Saturday, May 28, 2011

Loneliness, Pain, and Art

I'm lonely. I have friends, I have a wonderful family, I have a therapist, and I have many, many people I can talk to. I have loved deeply, I have been loved, and I know, in my heart of hearts, that I will love again. I even have guys who are interested in me now. I'm not poor, I'm not hungry, I'm educated, I live in New York City, I have a passion, I'm not fat, I'm not ugly, and I have faith in a higher being. I'm grateful for many things, I'm blessed in many ways, I'm able to grow and learn most of the time. But I'm lonely. I'm lonely in a way that phone calls from dear ones doesn't fix, that sex and the city marathons don't mask, that yoga can't transform, that ice-cream doesn't make better.

I smile easily, I laugh easily, I'm social, and I attract people. But, deep down, at my core, I am lonely. When all the lights are out and silence settles, I am with myself, and I feel hollow. It's funny how such emptiness can feel so oppressively heavy. It's like a vast space in my chest that causes a feeling of claustrophobia and weighs me down. It grows inside me, pushing at my edges, but it feels like a big void.

This feeling is not caused, though it may be magnified, by certain circumstances. I've always known it. I was aware of it even as a child; what was labeled shyness, I believe, was actually a feeling of deep disconnect. As I became a teenager, the feeling deepened, and I constantly felt misunderstood, but it was seen as normal adolescent angst. It's never been anything that demanded serious attention, for I have always been perfectly functional, and I am happy. But happy, functioning people can also be lonely.

There's nothing to do about it, but I have learned I can do something with it. I can create my art. Because all human beings know loneliness, all characters know loneliness, and so that is my starting point in creating- either in acting, writing, or directing- characters that people can relate to. Investigating lonely behavior, therefore, makes me an active part of it and less a victim to it. Let it move, let it shift, let it birth art. Often, this provides me with great relief, as well as a sense of purpose.

Perhaps it is because of this that I sometimes say my life started when I was 10 years old. I was in the fifth grade, I was considered a shy child- practically invisible, actually- and we were given an assignment to impersonate a historical figure. I was given Nathanial Greene. Some other kids thought he was boring, but I figured him out really fast. He was a revolutionary war general, he was watching people die every day, his men were depending on his leadership with their lives and their hope, and so he was probably very lonely. From those conclusions, I created my Nathanial, and I stepped in front of the class and let him live through me. I shouted at my men, I lead an imaginary field of soldiers into battle, and I told the story of my life. My classmates and my teacher were stunned into silence; they did not recognize me. The shy girl who barely spoke had come to life, had stepped in front of other people- arguably one of the scariest things to do in the world- and had become, without an ounce of nervousness or hesitation, Nathanial Greene. No one was as surprised as I was. I got a standing ovation, was asked to do it again and again, and went home that day with a laser-sharp certainty that has not left me since: I was going to be an actress.
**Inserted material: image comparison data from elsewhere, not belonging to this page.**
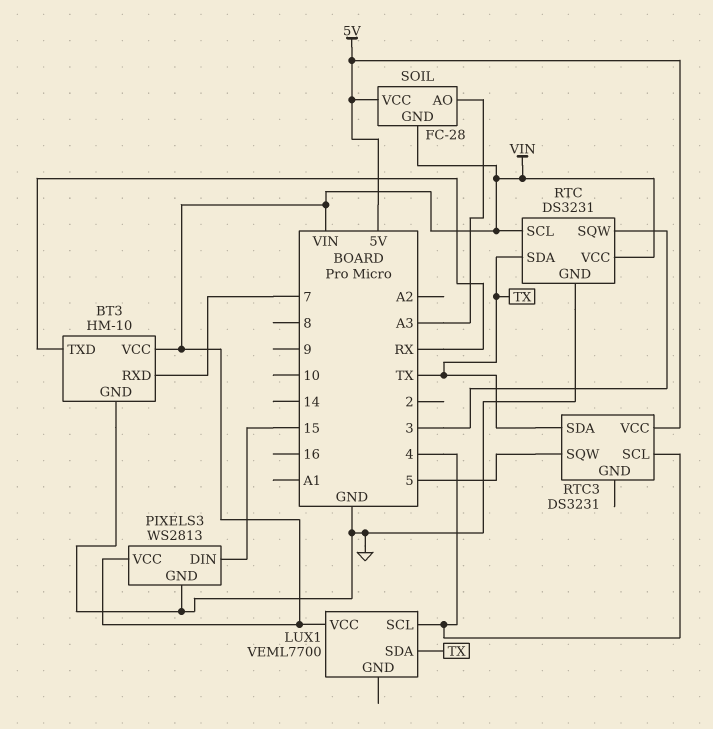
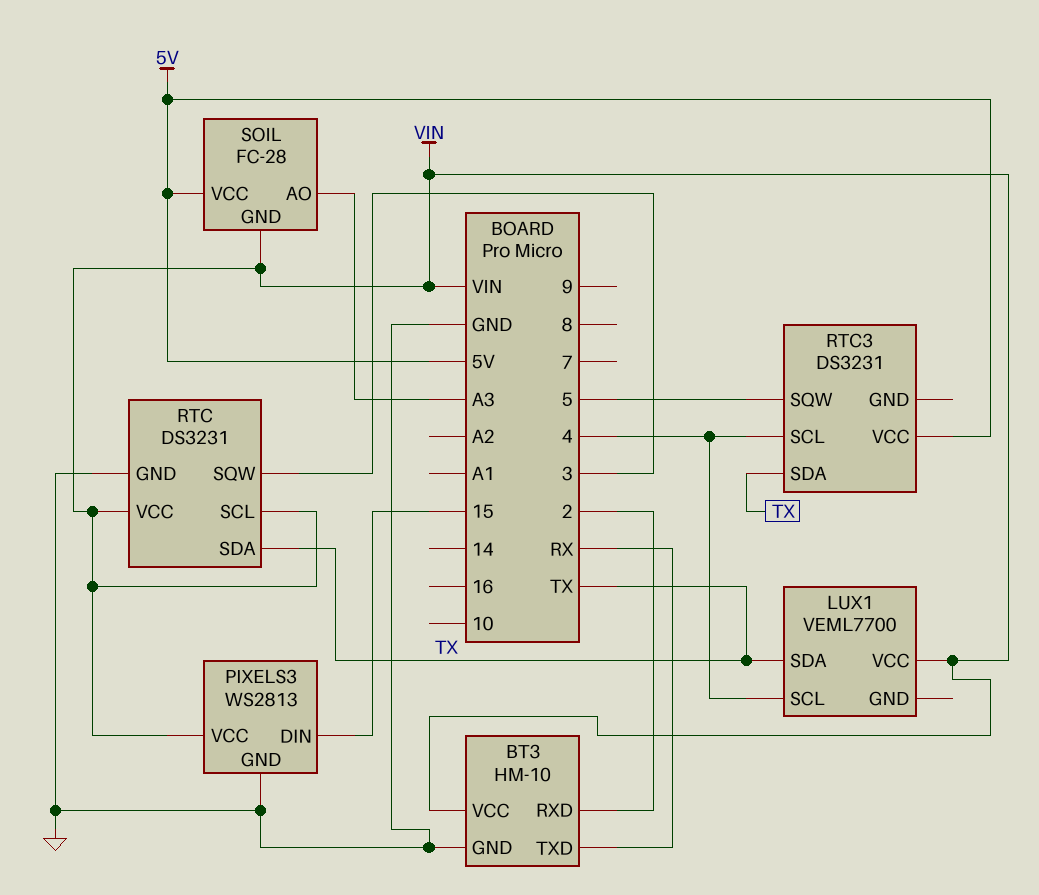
BT3 pin RXD: 7 -> 2

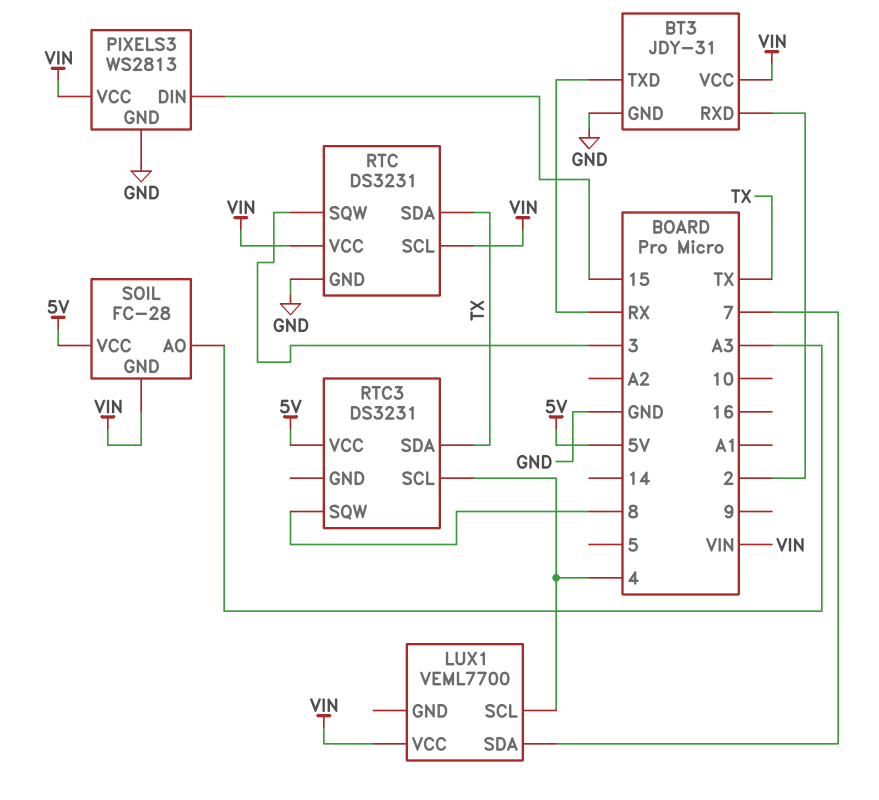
BT3: HM-10 -> JDY-31
LUX1 pin SDA: TX -> 7
RTC3 pin SQW: 5 -> 8

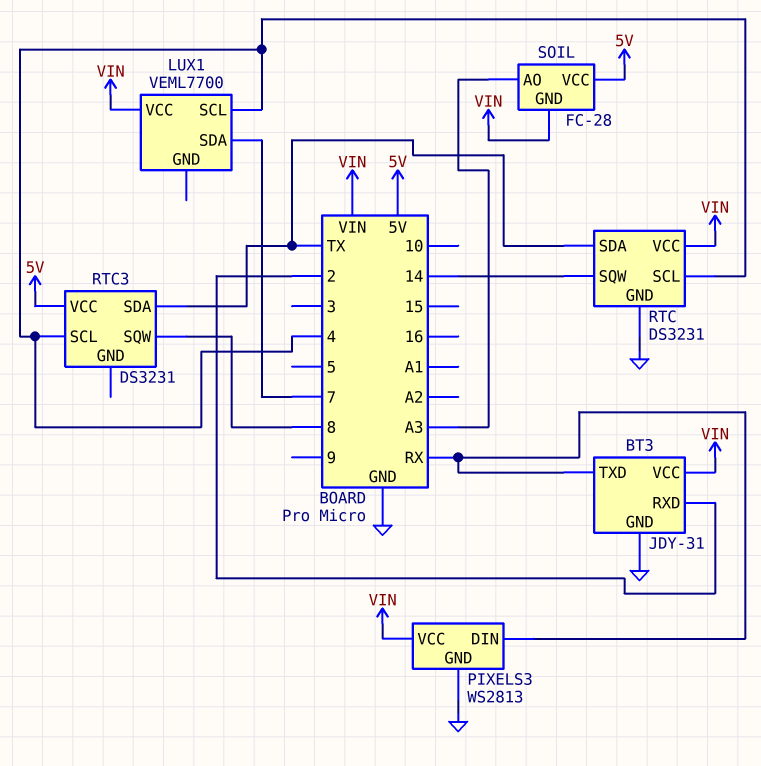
PIXELS3 pin DIN: 15 -> RX
RTC pin SCL: VIN -> 4
RTC pin SQW: 3 -> 14

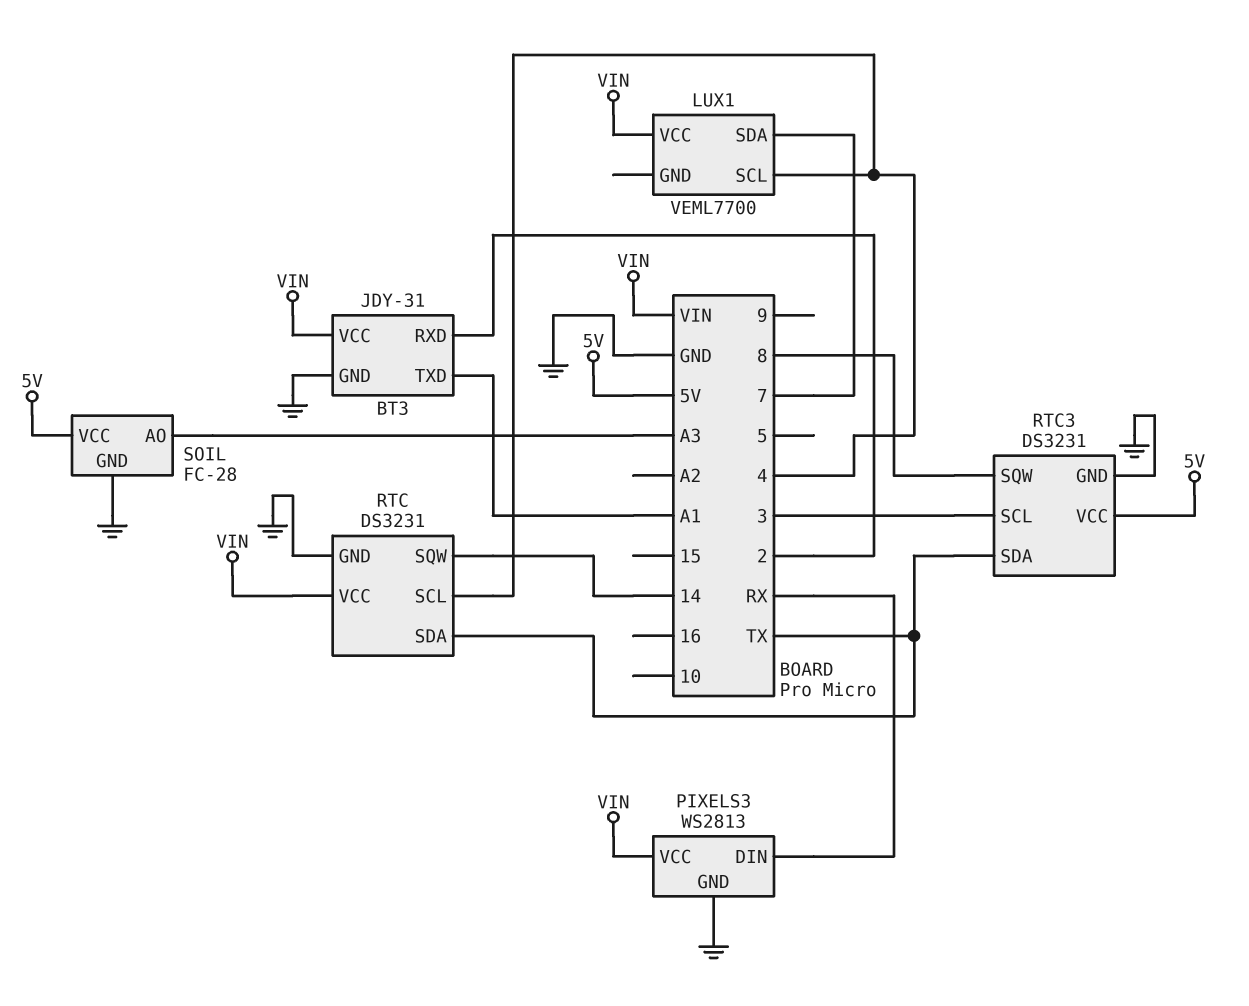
BT3 pin TXD: RX -> A1
RTC3 pin GND: none -> GND
RTC3 pin SCL: 4 -> 3
SOIL pin GND: VIN -> GND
I understand the feelings I had then better now: I couldn't express my loneliness- it's too difficult to really convey our own loneliness- but I could do it behind the mask of that character. I could do it on stage, where people are willing to suspend their disbelief. I could tell the stories of the people who could not, or would not, tell it themselves and, in doing so, I would be telling my story too. My pain would not remain clogged inside me, it had found a way to move and- perhaps this is the greatest gift a human being can be given- it was a way for me to give something to others.

Characters need our pain in order to live, they need our loneliness, they need our dreams. Without it, they're just words on a page. And every time a character is brought to life with truth and honesty, there is a chance someone in the audience is given some relief. In this way, the cycle is beautiful. My loneliness is the gift I give my characters as well as the audience, and in providing me with an outlet for it, it is the gift they give me in return. They give me peace.